“I hope so,” said Henry, with a sort of laugh. “When I tell you to keep out of the way, mind, I’m advising you against myself. The more you and the old boy wool each other, the better for Hal.”
“He can’t unsettle the place, Harry—not that I want to see him—I never owed him much love, and I think now he’d be glad to see me a beggar.”
Harry laughed again.
“Did you ever hear of a bear with a sore head?” said Harry. “Well, that’s him, at present, and I give you fair notice, I think he’ll leave all he can away from you.”
“So let him; if it’s to you, Harry, I don’t grudge it,” said the elder son.
“That’s a handsome speech, bless the speaker. Can you give me a glass of brandy? This claret I never could abide,” said Harry, with another laugh; “besides it will break you.”
“I’ve but two bottles, and they have been three years here. Yes, you can have brandy, it’s here.”
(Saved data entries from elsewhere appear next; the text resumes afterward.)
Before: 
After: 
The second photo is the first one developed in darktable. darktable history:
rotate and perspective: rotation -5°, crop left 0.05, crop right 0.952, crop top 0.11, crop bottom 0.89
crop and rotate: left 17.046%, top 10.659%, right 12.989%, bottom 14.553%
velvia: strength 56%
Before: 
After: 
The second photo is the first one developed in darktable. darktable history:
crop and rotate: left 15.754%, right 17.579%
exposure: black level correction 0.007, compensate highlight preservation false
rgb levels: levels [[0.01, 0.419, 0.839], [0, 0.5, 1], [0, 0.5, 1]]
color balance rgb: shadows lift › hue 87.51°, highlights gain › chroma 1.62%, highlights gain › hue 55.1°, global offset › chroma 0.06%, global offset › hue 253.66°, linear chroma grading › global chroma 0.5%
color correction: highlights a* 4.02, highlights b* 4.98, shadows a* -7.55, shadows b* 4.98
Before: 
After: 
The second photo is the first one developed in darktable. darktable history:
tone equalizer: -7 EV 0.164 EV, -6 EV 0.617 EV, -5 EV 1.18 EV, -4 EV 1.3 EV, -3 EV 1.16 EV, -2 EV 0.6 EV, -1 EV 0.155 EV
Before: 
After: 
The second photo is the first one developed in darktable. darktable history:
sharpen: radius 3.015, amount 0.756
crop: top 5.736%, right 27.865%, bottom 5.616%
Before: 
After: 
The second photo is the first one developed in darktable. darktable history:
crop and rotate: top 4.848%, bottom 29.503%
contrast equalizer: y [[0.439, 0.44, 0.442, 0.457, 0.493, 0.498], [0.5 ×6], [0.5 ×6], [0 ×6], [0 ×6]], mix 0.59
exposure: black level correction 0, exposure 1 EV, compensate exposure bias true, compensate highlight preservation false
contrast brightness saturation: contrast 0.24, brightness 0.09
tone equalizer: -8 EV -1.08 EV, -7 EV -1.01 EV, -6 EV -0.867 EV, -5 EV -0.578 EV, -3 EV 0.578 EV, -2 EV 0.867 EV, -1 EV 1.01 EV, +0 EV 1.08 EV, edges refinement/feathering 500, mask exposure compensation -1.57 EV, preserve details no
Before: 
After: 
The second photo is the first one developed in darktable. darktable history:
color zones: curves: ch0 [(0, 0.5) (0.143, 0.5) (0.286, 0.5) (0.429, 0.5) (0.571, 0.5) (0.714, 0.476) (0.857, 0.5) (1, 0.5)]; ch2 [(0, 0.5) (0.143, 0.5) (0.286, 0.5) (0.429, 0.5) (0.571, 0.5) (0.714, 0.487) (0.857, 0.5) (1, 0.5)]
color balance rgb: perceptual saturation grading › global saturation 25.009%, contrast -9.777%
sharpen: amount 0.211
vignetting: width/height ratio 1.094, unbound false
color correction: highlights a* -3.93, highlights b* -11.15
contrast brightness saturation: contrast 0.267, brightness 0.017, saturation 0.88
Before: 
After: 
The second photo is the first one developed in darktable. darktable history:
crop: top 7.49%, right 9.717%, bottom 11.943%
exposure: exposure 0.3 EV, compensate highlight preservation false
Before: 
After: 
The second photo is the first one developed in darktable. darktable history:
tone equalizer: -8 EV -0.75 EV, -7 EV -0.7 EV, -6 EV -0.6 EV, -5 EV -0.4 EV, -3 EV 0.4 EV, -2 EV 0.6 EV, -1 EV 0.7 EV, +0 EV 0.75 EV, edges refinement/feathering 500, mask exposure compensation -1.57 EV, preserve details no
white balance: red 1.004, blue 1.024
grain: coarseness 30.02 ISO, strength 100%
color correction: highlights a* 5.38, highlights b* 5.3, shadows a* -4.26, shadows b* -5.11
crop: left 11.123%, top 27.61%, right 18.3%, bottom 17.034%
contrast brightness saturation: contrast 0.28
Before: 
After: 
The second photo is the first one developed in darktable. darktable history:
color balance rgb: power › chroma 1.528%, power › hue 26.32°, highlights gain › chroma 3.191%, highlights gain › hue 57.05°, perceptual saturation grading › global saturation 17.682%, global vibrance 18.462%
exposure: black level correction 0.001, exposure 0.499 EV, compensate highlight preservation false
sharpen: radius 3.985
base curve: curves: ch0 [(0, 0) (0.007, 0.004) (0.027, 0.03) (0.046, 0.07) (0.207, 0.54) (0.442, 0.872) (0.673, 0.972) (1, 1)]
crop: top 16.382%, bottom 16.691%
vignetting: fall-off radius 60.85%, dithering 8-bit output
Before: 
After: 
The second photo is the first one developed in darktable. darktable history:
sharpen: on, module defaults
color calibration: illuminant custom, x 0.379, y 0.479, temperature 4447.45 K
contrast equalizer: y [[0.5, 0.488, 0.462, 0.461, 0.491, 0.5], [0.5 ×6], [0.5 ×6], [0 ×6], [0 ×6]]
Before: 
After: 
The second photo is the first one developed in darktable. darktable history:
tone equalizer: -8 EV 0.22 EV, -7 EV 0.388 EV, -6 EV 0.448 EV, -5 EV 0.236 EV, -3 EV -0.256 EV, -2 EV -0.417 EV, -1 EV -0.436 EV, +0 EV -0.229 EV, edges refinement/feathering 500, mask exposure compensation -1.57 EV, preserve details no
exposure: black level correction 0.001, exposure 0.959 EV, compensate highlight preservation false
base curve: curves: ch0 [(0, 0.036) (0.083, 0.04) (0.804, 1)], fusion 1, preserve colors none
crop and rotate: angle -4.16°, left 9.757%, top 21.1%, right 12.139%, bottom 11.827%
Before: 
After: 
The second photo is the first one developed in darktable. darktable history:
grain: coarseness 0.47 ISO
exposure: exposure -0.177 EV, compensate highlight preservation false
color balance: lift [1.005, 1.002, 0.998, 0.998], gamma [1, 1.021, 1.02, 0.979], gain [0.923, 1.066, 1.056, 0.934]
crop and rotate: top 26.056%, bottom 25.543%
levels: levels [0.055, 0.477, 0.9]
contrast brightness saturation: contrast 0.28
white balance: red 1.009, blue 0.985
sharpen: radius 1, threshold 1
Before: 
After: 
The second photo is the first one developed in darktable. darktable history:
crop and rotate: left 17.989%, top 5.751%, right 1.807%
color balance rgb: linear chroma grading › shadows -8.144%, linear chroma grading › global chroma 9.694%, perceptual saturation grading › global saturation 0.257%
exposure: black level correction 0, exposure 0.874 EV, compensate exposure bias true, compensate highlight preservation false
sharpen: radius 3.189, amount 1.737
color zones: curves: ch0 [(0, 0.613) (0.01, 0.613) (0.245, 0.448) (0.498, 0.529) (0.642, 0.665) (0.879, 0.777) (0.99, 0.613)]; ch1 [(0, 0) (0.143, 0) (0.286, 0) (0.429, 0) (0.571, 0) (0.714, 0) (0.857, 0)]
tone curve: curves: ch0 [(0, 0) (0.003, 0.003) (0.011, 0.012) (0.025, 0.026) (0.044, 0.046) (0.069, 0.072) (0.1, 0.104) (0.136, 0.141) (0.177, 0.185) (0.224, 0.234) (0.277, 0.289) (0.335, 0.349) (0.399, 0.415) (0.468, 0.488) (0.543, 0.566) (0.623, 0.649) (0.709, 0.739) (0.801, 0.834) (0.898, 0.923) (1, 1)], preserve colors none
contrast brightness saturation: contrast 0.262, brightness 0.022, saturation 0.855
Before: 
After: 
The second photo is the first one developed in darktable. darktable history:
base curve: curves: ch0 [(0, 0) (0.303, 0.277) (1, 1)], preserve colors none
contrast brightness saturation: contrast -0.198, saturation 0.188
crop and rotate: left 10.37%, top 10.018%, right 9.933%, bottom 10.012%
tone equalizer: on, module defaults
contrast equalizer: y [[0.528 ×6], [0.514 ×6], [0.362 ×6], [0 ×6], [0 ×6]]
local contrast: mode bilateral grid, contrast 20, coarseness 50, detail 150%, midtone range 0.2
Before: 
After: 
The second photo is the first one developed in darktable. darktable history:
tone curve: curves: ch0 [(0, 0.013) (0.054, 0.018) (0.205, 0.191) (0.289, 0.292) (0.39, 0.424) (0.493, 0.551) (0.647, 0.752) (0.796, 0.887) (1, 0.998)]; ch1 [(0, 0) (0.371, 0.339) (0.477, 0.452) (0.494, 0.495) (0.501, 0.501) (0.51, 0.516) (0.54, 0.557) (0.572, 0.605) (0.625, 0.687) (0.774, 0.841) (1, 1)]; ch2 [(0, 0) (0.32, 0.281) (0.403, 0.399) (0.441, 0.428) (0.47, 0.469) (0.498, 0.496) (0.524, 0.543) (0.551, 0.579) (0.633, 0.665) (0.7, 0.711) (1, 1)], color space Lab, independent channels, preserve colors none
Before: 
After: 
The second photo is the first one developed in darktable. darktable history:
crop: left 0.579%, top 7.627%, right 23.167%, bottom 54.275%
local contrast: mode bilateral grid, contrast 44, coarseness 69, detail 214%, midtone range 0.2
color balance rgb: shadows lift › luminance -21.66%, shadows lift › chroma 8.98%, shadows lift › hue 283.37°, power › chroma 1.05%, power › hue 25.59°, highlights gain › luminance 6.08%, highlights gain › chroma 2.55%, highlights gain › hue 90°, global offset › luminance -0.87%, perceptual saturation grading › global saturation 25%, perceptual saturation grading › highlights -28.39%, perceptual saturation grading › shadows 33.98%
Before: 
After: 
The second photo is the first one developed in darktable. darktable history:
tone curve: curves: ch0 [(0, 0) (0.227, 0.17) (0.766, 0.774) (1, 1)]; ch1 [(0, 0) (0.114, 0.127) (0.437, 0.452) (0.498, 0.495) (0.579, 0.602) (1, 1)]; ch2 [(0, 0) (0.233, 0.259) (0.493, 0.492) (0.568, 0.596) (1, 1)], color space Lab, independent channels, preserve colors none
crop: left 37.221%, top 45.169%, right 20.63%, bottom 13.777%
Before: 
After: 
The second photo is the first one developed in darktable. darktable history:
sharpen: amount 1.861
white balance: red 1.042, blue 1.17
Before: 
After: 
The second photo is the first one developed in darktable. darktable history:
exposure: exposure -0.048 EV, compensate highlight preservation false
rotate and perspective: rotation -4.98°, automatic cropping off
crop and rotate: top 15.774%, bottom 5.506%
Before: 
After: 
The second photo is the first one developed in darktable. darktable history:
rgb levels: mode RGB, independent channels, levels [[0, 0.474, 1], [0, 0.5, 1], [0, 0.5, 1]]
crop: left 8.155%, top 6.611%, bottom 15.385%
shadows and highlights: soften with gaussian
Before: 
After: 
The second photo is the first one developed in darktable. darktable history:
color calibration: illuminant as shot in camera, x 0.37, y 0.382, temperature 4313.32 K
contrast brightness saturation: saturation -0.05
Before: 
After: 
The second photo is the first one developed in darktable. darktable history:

“I’ll get it,” said Alice, brightening up in the sense of her house-keeping importance. “It’s—I think it’s in this, ain’t it?” she said, opening one of the presses inserted in the wainscot.
“Let me, darling, it’s there, I ought to know, I put it there myself,” said Charles, getting up, and taking the keys from her and opening another cupboard.
“I’m so stupid!” said Alice, blushing, as she surrendered them, “and so useless; but you’re always right, Charlie.”